Оказалось, что у омег, как и у человеческих женщин, мозги работают по-другому, мужчинам не понять. Вот и эал, став внезапно серьёзным, спросил, не поднимая глаз:
— А у тебя дети есть? Здесь, в крепости? И вообще?..
— Два сына и дочка. Это те, которых я признал. Ещё есть один сын, но его мать не живёт в крепости. Она замужем, дама хорошего рода. Её муж не знает, что мальчишка мой.
Молчание протянулось, и было оно недобрым, холодным каким-то, будто двое чужих людей присели за стол в таверне. А потом Аль сказал тихо-тихо:
— Я хотел бы тоже. Родить тебе сына.
— Я бы тоже этого хотел, мой зайка, — Родрик осторожно обнял эала. — Но вдруг родится омега?
— Нет, от смешанных браков рождаются только беты, — засмеялся Аль. — Кровь эалов себя бережёт.
Старшего сына, уже взрослого, восемнадцатилетнего Ренольда, Родрик показал Алю назавтра из окна, когда парень вёл отряд в дозор. Эал неохотно покидал покои лорда, уверенный, что каждый встречный заметит его интересное положение. Родрик выводил мальчишку на прогулку, спускаясь по боковой лестнице в небольшой внутренний двор, по его приказу очищенный от снега. Они бродили по узким дорожкам между покрытыми инеем деревьями, болтая о мелочах, о том, какие цветы посадят здесь весной, и нужно ли устроить кормушку для птиц уже сейчас, и имеет ли смысл практиковаться в стрельбе из лука во дворе в двадцать шагов длиной. Маленького эала не было видно под тяжелой зимней одеждой, лишь островатый носик торчал над медвежьей шубой, да блестели из-под пушистой шапки глаза-незабудки, но Аль все равно боялся, с опаской косился на окна, выходившие во двор, прислушивался к шагам караула на галерее да прятался за спину Родрика при каждом подозрительном шорохе. Прогулку он воспринимал как испытание, а после забирался с ногами на постель с листами драгоценной веленевой бумаги, на которой грифельной палочкой выводил аккуратные строчки, хмурился, стирал написанное и снова писал. На вопрос Родрика ответил, что пишет перевод эальских поэм и легенд на язык Берники.

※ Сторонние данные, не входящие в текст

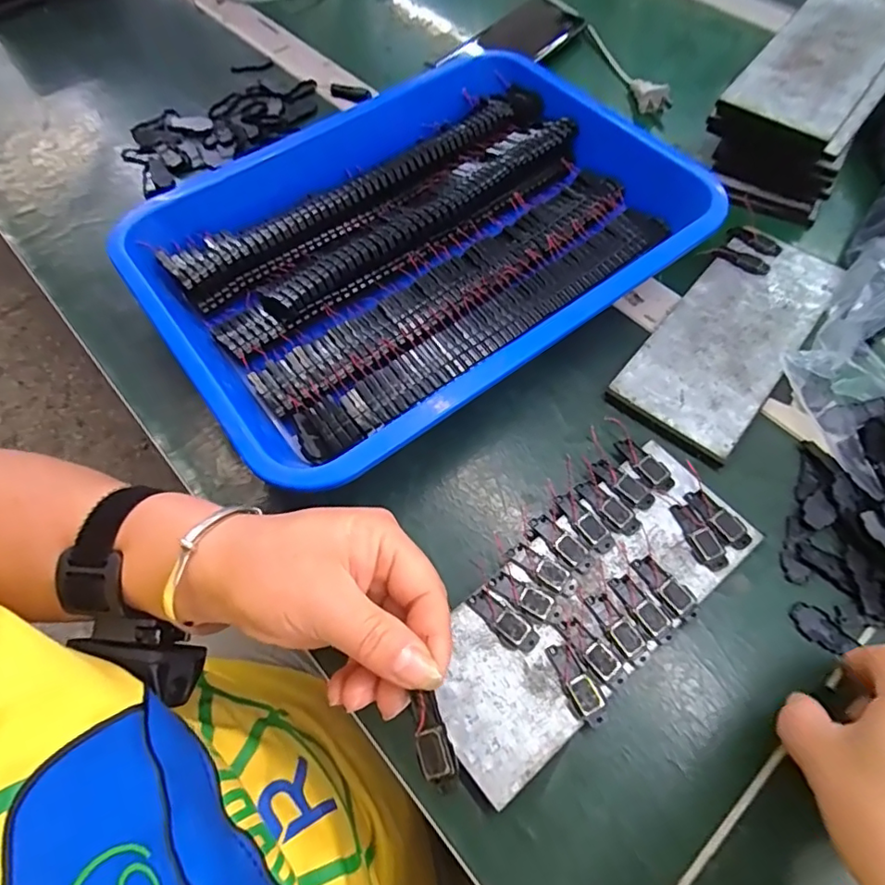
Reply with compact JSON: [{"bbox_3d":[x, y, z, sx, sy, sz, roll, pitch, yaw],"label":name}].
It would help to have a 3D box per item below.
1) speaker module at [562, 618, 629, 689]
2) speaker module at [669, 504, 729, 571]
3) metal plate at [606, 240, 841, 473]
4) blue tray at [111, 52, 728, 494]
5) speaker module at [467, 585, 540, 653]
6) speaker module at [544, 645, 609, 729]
[{"bbox_3d":[0.076,0.104,0.270,0.013,0.004,0.037,-30,64,-21],"label":"speaker module"},{"bbox_3d":[0.140,0.051,0.297,0.016,0.005,0.039,-22,64,-9],"label":"speaker module"},{"bbox_3d":[0.194,-0.074,0.362,0.080,0.007,0.194,36,70,19],"label":"metal plate"},{"bbox_3d":[-0.006,-0.144,0.383,0.365,0.048,0.258,-34,66,-14],"label":"blue tray"},{"bbox_3d":[0.031,0.090,0.276,0.014,0.004,0.039,-42,68,-18],"label":"speaker module"},{"bbox_3d":[0.065,0.116,0.262,0.013,0.004,0.039,-25,64,-10],"label":"speaker module"}]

— Вам же вроде бы запрещено рассказывать о себе? — удивился Родрик.
И услышал в ответ горячее:
— Никто больше не имеет права мне запрещать! Только ты. Но ты ведь не против?

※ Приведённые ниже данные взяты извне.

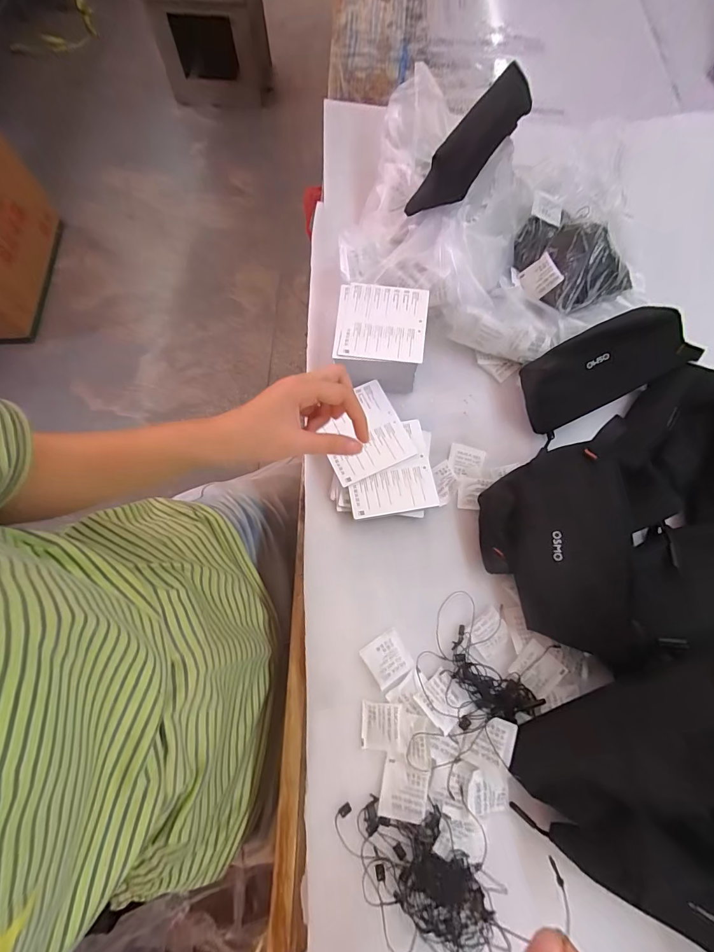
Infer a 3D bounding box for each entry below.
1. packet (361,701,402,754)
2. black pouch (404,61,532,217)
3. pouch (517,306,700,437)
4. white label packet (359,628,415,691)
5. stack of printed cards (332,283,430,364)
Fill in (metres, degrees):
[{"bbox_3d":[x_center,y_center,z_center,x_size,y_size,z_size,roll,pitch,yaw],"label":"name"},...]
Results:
[{"bbox_3d":[0.022,0.226,0.358,0.035,0.009,0.038,3,70,0],"label":"packet"},{"bbox_3d":[0.139,-0.396,0.472,0.064,0.046,0.180,41,97,13],"label":"black pouch"},{"bbox_3d":[0.283,-0.125,0.455,0.209,0.068,0.075,-24,72,-9],"label":"pouch"},{"bbox_3d":[0.029,0.172,0.375,0.039,0.005,0.040,-32,73,-11],"label":"white label packet"},{"bbox_3d":[0.027,-0.170,0.442,0.098,0.007,0.102,5,71,2],"label":"stack of printed cards"}]

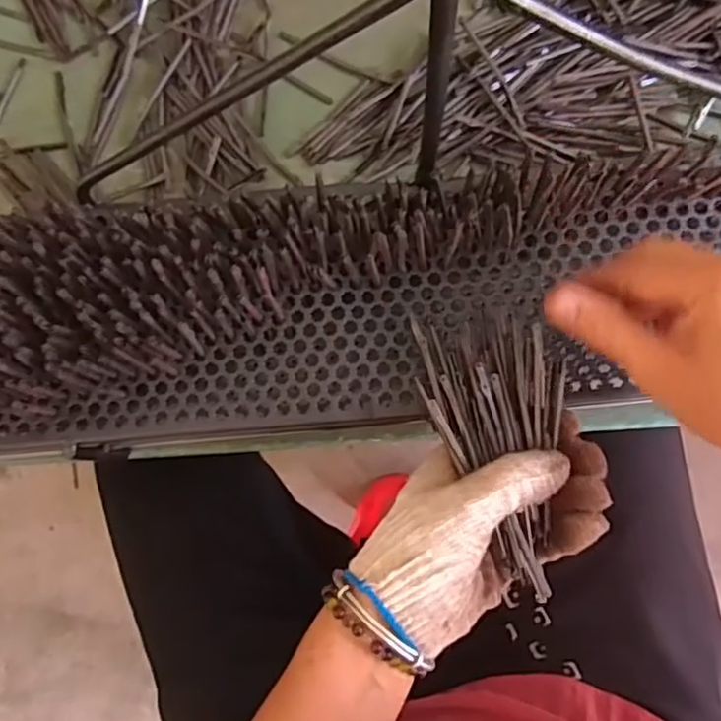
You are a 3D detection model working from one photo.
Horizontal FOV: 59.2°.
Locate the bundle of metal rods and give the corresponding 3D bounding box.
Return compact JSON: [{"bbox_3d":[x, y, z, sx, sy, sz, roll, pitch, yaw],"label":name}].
[{"bbox_3d":[0.074,0.046,0.343,0.069,0.033,0.144,-7,83,3],"label":"bundle of metal rods"}]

— Конечно, пиши! — ответил лорд. — Я и сам прочту, если ты мне дашь.
Эал обрадовался, полез обниматься, прикусил мочку уха, завздыхал томно. Родрик привычно обнял любовника, скользнул ладонью за пояс, обхватил маленькую ягодицу, погладил пальцами дырочку, уже влажную, готовую. Полетели в сторону листы бумаги, грифель, сапоги, пояс, рубашки, штаны…
Это случалось с ними часто, почти каждый день и несколько раз за ночь. Родрик не мог насытиться своим юным любовником, да и Аль оказался безмерно чувственным, жадным, даже требовательным. Нежась в объятиях своего лорда, он будто пытался оправдаться:
— Это из-за беременности. Я слышал, взрослые омеги говорили, что беременность — это как затянувшаяся течка. Это нужно ребёнку — чтобы омега испытывал желание и получал удовольствие.

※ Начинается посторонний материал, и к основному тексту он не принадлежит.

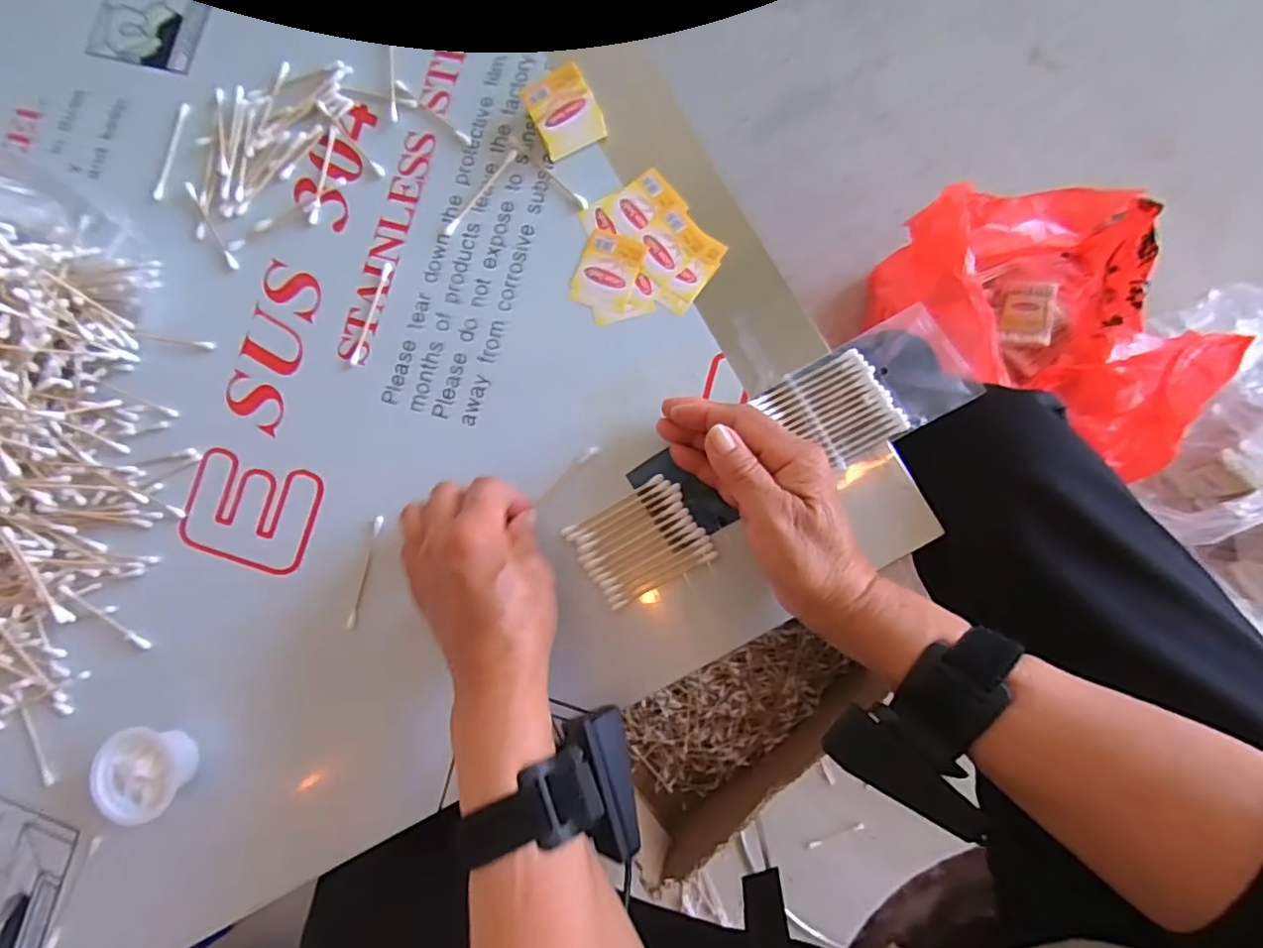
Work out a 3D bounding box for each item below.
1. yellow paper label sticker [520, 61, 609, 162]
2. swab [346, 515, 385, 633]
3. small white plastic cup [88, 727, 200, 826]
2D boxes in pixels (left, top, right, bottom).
[{"bbox_3d":[-0.044,-0.236,0.391,0.041,0.020,0.047,-24,82,3],"label":"yellow paper label sticker"},{"bbox_3d":[-0.171,0.063,0.383,0.006,0.004,0.073,13,85,7],"label":"swab"},{"bbox_3d":[-0.301,0.185,0.370,0.047,0.027,0.052,-27,82,2],"label":"small white plastic cup"}]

Однажды Родрик спросил, усмехнувшись:
— Течка? Это что же, как у сук?
Эал нахмурился, засопел обиженно, уполз под своё одеяло. Пришлось обнять его, поцеловать пушистую макушку, попросить прощения:
— Не сердись, маленький, это просто так вырвалось у меня. Просто странно это так, у меня в голове не укладывается.
Долго обижаться Аль не умел и уже через минуту потирался влажной попкой о бедро любимого, объясняя с придыханием, видимо, цитируя какого-то эальского мудреца-омегу:
— Мы не вольны над тем, какими нас создали Силы Света… Наша природа — это наша ноша, но не вина.
Позже Родрик все же вернулся к опасной теме.
— А как ты, Аль? Течку как переносил? С кем-то из рода?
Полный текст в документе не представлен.